[Input records]:
Start of Block

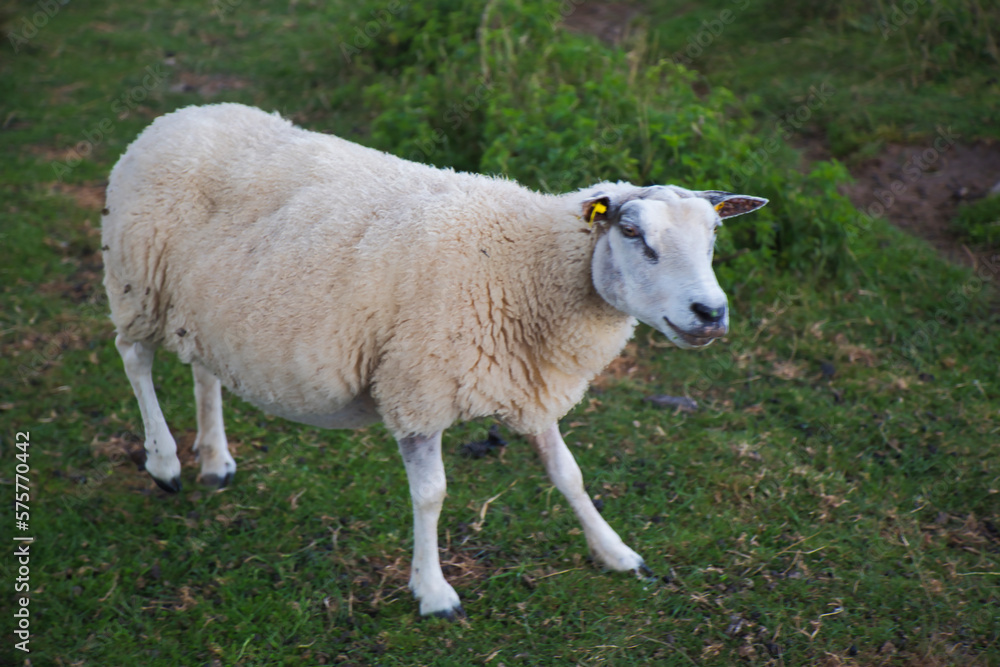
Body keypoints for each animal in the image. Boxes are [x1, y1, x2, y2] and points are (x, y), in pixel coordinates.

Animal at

End of Block
Start of Block

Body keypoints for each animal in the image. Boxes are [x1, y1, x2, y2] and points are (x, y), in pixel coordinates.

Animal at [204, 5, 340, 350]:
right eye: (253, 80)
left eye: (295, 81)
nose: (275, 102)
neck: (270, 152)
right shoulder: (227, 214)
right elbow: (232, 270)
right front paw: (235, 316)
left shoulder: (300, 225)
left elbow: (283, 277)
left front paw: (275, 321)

End of Block

[Work item]: Above is a listing; print exactly its lines from the one with "right front paw: (235, 316)" through the one with "left front paw: (275, 321)", and no other lines.

[Task solution]:
right front paw: (235, 316)
left shoulder: (300, 225)
left elbow: (283, 277)
left front paw: (275, 321)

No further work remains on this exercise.